(PROVIDED RECORDS Opens)

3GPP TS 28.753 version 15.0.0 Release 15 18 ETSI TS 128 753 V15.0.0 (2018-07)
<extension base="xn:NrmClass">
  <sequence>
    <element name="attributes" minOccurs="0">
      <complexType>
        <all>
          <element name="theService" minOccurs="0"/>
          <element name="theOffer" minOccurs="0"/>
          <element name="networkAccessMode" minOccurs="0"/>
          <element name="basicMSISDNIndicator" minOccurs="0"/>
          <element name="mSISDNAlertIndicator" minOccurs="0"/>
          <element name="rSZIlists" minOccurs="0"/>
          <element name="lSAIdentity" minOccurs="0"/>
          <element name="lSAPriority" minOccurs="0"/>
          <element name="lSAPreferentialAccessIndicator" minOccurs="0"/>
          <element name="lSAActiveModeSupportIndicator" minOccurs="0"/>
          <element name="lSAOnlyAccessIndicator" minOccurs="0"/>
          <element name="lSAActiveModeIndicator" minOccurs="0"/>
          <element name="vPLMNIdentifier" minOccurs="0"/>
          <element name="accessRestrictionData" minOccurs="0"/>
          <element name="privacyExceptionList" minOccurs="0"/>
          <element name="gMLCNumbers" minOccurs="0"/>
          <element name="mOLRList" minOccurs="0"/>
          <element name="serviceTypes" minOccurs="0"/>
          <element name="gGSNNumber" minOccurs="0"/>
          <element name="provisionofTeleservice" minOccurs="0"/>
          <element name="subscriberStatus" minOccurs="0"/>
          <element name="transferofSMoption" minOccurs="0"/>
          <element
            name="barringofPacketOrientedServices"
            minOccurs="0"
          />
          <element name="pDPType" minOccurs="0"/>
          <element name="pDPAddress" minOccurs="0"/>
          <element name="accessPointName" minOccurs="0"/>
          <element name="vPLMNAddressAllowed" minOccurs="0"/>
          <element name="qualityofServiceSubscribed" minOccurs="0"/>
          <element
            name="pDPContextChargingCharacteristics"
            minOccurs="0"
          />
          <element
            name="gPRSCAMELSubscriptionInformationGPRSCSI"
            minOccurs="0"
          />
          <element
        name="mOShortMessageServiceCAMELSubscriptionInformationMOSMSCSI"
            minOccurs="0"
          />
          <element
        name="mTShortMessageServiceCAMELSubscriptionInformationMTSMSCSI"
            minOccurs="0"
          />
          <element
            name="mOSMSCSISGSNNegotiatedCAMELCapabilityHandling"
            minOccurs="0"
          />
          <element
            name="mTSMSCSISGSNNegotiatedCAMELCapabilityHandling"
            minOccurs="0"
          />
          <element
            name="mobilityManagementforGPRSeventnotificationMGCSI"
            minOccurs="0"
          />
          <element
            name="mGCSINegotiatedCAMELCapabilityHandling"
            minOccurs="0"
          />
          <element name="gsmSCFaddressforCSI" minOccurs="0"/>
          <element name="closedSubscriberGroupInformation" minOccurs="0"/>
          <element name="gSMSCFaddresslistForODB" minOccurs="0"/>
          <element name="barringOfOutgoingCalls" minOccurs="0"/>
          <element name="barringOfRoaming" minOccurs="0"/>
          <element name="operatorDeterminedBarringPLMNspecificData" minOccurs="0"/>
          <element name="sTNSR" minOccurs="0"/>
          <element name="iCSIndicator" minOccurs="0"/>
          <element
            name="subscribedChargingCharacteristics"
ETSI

(PROVIDED RECORDS Closes)

Recopy the entries above in their entirety, exactly.

3GPP TS 28.753 version 15.0.0 Release 15 18 ETSI TS 128 753 V15.0.0 (2018-07)
<extension base="xn:NrmClass">
  <sequence>
    <element name="attributes" minOccurs="0">
      <complexType>
        <all>
          <element name="theService" minOccurs="0"/>
          <element name="theOffer" minOccurs="0"/>
          <element name="networkAccessMode" minOccurs="0"/>
          <element name="basicMSISDNIndicator" minOccurs="0"/>
          <element name="mSISDNAlertIndicator" minOccurs="0"/>
          <element name="rSZIlists" minOccurs="0"/>
          <element name="lSAIdentity" minOccurs="0"/>
          <element name="lSAPriority" minOccurs="0"/>
          <element name="lSAPreferentialAccessIndicator" minOccurs="0"/>
          <element name="lSAActiveModeSupportIndicator" minOccurs="0"/>
          <element name="lSAOnlyAccessIndicator" minOccurs="0"/>
          <element name="lSAActiveModeIndicator" minOccurs="0"/>
          <element name="vPLMNIdentifier" minOccurs="0"/>
          <element name="accessRestrictionData" minOccurs="0"/>
          <element name="privacyExceptionList" minOccurs="0"/>
          <element name="gMLCNumbers" minOccurs="0"/>
          <element name="mOLRList" minOccurs="0"/>
          <element name="serviceTypes" minOccurs="0"/>
          <element name="gGSNNumber" minOccurs="0"/>
          <element name="provisionofTeleservice" minOccurs="0"/>
          <element name="subscriberStatus" minOccurs="0"/>
          <element name="transferofSMoption" minOccurs="0"/>
          <element
            name="barringofPacketOrientedServices"
            minOccurs="0"
          />
          <element name="pDPType" minOccurs="0"/>
          <element name="pDPAddress" minOccurs="0"/>
          <element name="accessPointName" minOccurs="0"/>
          <element name="vPLMNAddressAllowed" minOccurs="0"/>
          <element name="qualityofServiceSubscribed" minOccurs="0"/>
          <element
            name="pDPContextChargingCharacteristics"
            minOccurs="0"
          />
          <element
            name="gPRSCAMELSubscriptionInformationGPRSCSI"
            minOccurs="0"
          />
          <element
        name="mOShortMessageServiceCAMELSubscriptionInformationMOSMSCSI"
            minOccurs="0"
          />
          <element
        name="mTShortMessageServiceCAMELSubscriptionInformationMTSMSCSI"
            minOccurs="0"
          />
          <element
            name="mOSMSCSISGSNNegotiatedCAMELCapabilityHandling"
            minOccurs="0"
          />
          <element
            name="mTSMSCSISGSNNegotiatedCAMELCapabilityHandling"
            minOccurs="0"
          />
          <element
            name="mobilityManagementforGPRSeventnotificationMGCSI"
            minOccurs="0"
          />
          <element
            name="mGCSINegotiatedCAMELCapabilityHandling"
            minOccurs="0"
          />
          <element name="gsmSCFaddressforCSI" minOccurs="0"/>
          <element name="closedSubscriberGroupInformation" minOccurs="0"/>
          <element name="gSMSCFaddresslistForODB" minOccurs="0"/>
          <element name="barringOfOutgoingCalls" minOccurs="0"/>
          <element name="barringOfRoaming" minOccurs="0"/>
          <element name="operatorDeterminedBarringPLMNspecificData" minOccurs="0"/>
          <element name="sTNSR" minOccurs="0"/>
          <element name="iCSIndicator" minOccurs="0"/>
          <element
            name="subscribedChargingCharacteristics"
ETSI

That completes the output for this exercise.